Work required: Set down nothing except the lines starting at the one with "kettle: present [954,374,1030,475]" and ending at the final line of the material, each word for word.

Available data:
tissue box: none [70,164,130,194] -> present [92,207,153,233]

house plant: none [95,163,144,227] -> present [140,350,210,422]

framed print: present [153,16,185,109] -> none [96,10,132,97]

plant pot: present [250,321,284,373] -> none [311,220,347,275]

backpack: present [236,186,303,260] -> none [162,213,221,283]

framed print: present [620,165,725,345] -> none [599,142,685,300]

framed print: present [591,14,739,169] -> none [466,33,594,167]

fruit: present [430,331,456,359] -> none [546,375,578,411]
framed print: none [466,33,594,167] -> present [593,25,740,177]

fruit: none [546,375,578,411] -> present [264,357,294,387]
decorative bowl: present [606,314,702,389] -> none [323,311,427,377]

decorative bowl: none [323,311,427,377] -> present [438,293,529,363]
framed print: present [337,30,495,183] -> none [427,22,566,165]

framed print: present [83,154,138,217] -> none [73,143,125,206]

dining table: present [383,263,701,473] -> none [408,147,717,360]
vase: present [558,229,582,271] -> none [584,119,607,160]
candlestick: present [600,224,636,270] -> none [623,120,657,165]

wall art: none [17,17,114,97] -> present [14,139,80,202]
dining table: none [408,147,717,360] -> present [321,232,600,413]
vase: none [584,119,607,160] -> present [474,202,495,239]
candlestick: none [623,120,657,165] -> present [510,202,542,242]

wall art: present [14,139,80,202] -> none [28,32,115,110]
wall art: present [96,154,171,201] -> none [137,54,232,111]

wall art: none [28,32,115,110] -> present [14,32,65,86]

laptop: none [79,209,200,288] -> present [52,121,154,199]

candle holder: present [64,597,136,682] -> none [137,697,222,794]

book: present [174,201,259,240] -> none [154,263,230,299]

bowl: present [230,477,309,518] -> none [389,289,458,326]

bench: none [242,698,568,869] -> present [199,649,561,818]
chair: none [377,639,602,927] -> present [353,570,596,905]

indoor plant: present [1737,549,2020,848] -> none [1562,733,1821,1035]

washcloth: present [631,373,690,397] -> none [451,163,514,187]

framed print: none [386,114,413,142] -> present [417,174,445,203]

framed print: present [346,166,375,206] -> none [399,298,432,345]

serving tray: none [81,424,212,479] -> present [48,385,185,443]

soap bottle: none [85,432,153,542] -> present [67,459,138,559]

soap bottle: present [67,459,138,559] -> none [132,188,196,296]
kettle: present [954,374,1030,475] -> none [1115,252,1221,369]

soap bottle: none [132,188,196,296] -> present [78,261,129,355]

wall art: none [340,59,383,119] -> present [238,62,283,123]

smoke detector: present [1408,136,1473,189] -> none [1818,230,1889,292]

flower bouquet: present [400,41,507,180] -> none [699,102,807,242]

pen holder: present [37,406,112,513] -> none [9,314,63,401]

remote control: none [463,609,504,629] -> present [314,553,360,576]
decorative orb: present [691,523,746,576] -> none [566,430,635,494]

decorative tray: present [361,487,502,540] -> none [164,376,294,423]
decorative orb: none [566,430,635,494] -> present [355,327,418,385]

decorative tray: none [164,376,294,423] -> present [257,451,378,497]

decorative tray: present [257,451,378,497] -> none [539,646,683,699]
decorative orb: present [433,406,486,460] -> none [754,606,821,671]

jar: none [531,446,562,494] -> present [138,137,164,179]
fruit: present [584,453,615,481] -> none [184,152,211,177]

Your response:
kettle: present [954,374,1030,475] -> none [1115,252,1221,369]

soap bottle: none [132,188,196,296] -> present [78,261,129,355]

wall art: none [340,59,383,119] -> present [238,62,283,123]

smoke detector: present [1408,136,1473,189] -> none [1818,230,1889,292]

flower bouquet: present [400,41,507,180] -> none [699,102,807,242]

pen holder: present [37,406,112,513] -> none [9,314,63,401]

remote control: none [463,609,504,629] -> present [314,553,360,576]
decorative orb: present [691,523,746,576] -> none [566,430,635,494]

decorative tray: present [361,487,502,540] -> none [164,376,294,423]
decorative orb: none [566,430,635,494] -> present [355,327,418,385]

decorative tray: none [164,376,294,423] -> present [257,451,378,497]

decorative tray: present [257,451,378,497] -> none [539,646,683,699]
decorative orb: present [433,406,486,460] -> none [754,606,821,671]

jar: none [531,446,562,494] -> present [138,137,164,179]
fruit: present [584,453,615,481] -> none [184,152,211,177]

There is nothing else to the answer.